━━━ Data provided

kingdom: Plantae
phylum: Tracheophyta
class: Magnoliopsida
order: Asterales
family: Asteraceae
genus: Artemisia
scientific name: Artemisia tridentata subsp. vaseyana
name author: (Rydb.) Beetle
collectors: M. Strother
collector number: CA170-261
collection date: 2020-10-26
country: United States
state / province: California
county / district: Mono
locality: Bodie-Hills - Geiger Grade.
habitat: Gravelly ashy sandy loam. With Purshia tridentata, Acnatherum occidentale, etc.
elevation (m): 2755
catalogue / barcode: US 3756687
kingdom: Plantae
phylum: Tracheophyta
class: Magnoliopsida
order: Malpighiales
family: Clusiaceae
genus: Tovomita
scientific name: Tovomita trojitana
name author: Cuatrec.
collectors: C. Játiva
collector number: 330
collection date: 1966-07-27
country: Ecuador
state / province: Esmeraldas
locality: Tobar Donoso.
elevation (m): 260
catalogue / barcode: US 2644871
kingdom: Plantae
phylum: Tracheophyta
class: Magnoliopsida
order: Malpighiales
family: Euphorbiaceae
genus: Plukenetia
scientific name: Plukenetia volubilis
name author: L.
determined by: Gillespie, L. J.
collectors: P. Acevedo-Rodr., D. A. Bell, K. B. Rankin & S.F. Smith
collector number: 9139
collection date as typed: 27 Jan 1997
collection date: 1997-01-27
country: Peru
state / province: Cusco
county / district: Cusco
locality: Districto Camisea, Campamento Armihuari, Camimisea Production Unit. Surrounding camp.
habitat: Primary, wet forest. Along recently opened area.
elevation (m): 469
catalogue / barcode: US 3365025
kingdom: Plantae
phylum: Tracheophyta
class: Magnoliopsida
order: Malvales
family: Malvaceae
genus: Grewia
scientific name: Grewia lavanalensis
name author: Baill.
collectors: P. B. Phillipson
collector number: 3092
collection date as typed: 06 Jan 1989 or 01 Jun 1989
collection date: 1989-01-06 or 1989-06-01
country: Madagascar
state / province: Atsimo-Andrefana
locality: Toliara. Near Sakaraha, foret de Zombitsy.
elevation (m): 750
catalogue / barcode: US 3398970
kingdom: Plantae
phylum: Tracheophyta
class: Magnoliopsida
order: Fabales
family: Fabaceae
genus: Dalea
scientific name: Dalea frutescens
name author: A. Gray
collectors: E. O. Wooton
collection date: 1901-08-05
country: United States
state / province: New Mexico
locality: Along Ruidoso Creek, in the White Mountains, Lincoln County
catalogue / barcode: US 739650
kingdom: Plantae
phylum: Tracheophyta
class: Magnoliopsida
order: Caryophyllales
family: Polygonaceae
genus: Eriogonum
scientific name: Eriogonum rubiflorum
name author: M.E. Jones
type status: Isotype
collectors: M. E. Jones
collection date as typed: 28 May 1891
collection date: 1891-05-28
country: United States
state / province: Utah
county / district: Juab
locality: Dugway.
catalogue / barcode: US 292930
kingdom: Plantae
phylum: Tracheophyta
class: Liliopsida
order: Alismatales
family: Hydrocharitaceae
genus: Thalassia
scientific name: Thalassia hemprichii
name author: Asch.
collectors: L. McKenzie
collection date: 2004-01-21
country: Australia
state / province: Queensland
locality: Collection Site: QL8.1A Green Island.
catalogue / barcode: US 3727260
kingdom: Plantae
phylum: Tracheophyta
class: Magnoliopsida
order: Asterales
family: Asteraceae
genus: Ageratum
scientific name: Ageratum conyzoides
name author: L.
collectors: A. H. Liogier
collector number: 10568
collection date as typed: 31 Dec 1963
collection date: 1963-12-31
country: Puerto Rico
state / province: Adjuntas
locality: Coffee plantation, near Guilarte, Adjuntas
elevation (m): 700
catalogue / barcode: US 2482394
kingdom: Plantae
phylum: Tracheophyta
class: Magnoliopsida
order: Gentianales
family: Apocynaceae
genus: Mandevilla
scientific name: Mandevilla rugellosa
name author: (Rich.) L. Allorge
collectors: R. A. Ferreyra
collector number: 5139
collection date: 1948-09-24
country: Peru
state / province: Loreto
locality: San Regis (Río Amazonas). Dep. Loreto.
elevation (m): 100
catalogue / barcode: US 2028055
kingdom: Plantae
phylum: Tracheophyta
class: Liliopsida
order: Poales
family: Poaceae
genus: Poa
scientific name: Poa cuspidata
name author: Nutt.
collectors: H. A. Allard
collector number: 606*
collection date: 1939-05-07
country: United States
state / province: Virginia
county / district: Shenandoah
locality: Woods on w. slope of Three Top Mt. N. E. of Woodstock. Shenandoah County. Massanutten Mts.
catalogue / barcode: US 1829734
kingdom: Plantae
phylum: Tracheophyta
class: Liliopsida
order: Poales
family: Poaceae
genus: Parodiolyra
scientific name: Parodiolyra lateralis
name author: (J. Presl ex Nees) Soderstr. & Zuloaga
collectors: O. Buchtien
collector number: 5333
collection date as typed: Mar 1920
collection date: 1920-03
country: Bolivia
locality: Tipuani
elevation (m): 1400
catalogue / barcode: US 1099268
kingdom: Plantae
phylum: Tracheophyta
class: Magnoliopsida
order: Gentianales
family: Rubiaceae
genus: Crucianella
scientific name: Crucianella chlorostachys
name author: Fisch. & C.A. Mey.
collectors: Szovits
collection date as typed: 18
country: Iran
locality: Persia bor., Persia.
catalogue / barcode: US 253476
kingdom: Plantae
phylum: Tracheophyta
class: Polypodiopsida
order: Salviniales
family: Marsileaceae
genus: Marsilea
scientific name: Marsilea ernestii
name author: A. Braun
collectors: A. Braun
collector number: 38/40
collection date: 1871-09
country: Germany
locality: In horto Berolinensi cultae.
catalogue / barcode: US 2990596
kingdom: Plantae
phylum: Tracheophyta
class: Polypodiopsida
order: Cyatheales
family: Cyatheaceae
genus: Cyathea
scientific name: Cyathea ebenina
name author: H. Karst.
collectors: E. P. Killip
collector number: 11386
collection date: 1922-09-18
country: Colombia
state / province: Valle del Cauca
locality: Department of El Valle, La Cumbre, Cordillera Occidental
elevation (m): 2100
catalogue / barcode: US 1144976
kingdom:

━━━━━━

### Your objective:
Lay out the data as a two-column CSV headed field and value, one row for each line: begin at the line that contains "family: Hydrocharitaceae" and stop after the line that contains "locality: Collection Site: QL8.1A". Put each field and each value in double quotes and turn any line breaks into spaces.

### Result of the exercise:
field,value
"family:","Hydrocharitaceae"
"genus:","Thalassia"
"scientific name:","Thalassia hemprichii"
"name author:","Asch."
"collectors:","L. McKenzie"
"collection date:","2004-01-21"
"country:","Australia"
"state / province:","Queensland"
"locality:","Collection Site: QL8.1A Green Island."